* WHAT NEEDS TO BE DONE: With the images left out, print all of the records below exactly.

* DATASET EXCERPTS:
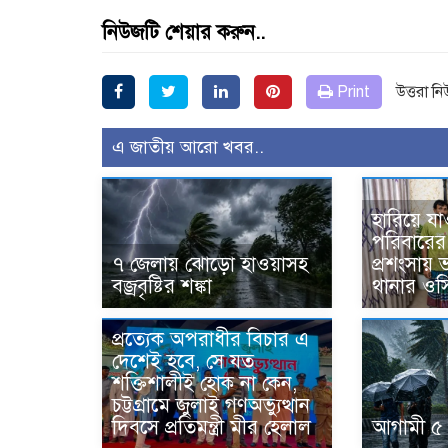
নিউজটি শেয়ার করুন..
Print
উত্তরা ন
এ জাতীয় আরো খবর..
হারিয়ে যা
পরিবারের 
৭ জেলায় ঝোড়ো হাওয়াসহ
প্রশংসায়
বজ্রবৃষ্টির শঙ্কা
থানার ওস
প্রত্যেক অপরাধীর বিচার এ
দেশেই হবে, সে যত
শক্তিশালীই হোক না কেন,
চট্টগ্রামে জুলাই গণঅভ্যুত্থান
দিবসে প্রতিমন্ত্রী মীর হেলাল
আগামী ৫ 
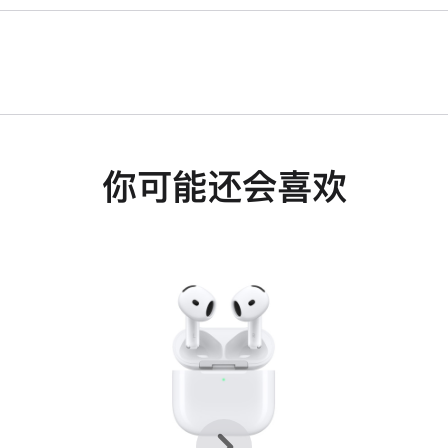
你可能还会喜欢
上
下
一
一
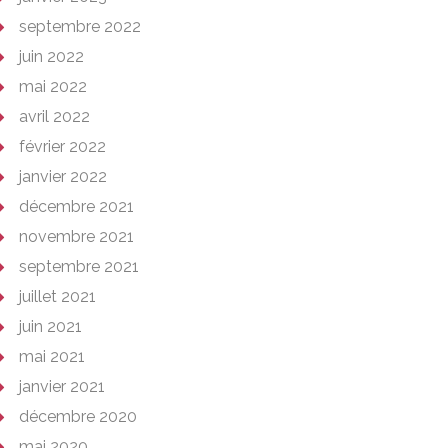
septembre 2022
juin 2022
mai 2022
avril 2022
février 2022
janvier 2022
décembre 2021
novembre 2021
septembre 2021
juillet 2021
juin 2021
mai 2021
janvier 2021
décembre 2020
mai 2020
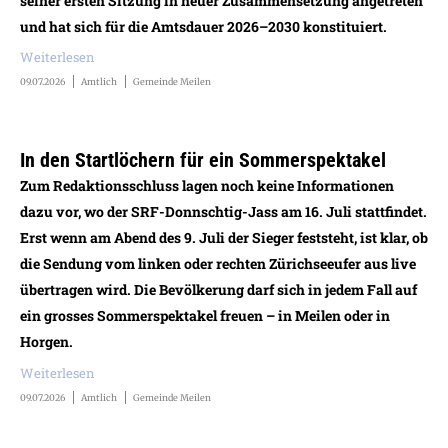
seiner ersten Sitzung in neuer Zusammensetzung angetreten
und hat sich für die Amtsdauer 2026–2030 konstituiert.
Weiterlesen
09.07.2026
Amtlich
Gemeinde Meilen
In den Startlöchern für ein Sommerspektakel
Zum Redaktionsschluss lagen noch keine Informationen
dazu vor, wo der SRF-Donnschtig-Jass am 16. Juli stattfindet.
Erst wenn am Abend des 9. Juli der Sieger feststeht, ist klar, ob
die Sendung vom linken oder rechten Zürichseeufer aus live
übertragen wird. Die Bevölkerung darf sich in jedem Fall auf
ein grosses Sommerspektakel freuen – in Meilen oder in
Horgen.
Weiterlesen
09.07.2026
Amtlich
Gemeinde Meilen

* ANSWER TO THIS PROBLEM:
নিউজটি শেয়ার করুন..
Print
উত্তরা ন
এ জাতীয় আরো খবর..
হারিয়ে যা
পরিবারের 
৭ জেলায় ঝোড়ো হাওয়াসহ
প্রশংসায়
বজ্রবৃষ্টির শঙ্কা
থানার ওস
প্রত্যেক অপরাধীর বিচার এ
দেশেই হবে, সে যত
শক্তিশালীই হোক না কেন,
চট্টগ্রামে জুলাই গণঅভ্যুত্থান
দিবসে প্রতিমন্ত্রী মীর হেলাল
আগামী ৫ 
你可能还会喜欢
上
下
一
一
septembre 2022
juin 2022
mai 2022
avril 2022
février 2022
janvier 2022
décembre 2021
novembre 2021
septembre 2021
juillet 2021
juin 2021
mai 2021
janvier 2021
décembre 2020
mai 2020
seiner ersten Sitzung in neuer Zusammensetzung angetreten
und hat sich für die Amtsdauer 2026–2030 konstituiert.
Weiterlesen
09.07.2026
Amtlich
Gemeinde Meilen
In den Startlöchern für ein Sommerspektakel
Zum Redaktionsschluss lagen noch keine Informationen
dazu vor, wo der SRF-Donnschtig-Jass am 16. Juli stattfindet.
Erst wenn am Abend des 9. Juli der Sieger feststeht, ist klar, ob
die Sendung vom linken oder rechten Zürichseeufer aus live
übertragen wird. Die Bevölkerung darf sich in jedem Fall auf
ein grosses Sommerspektakel freuen – in Meilen oder in
Horgen.
Weiterlesen
09.07.2026
Amtlich
Gemeinde Meilen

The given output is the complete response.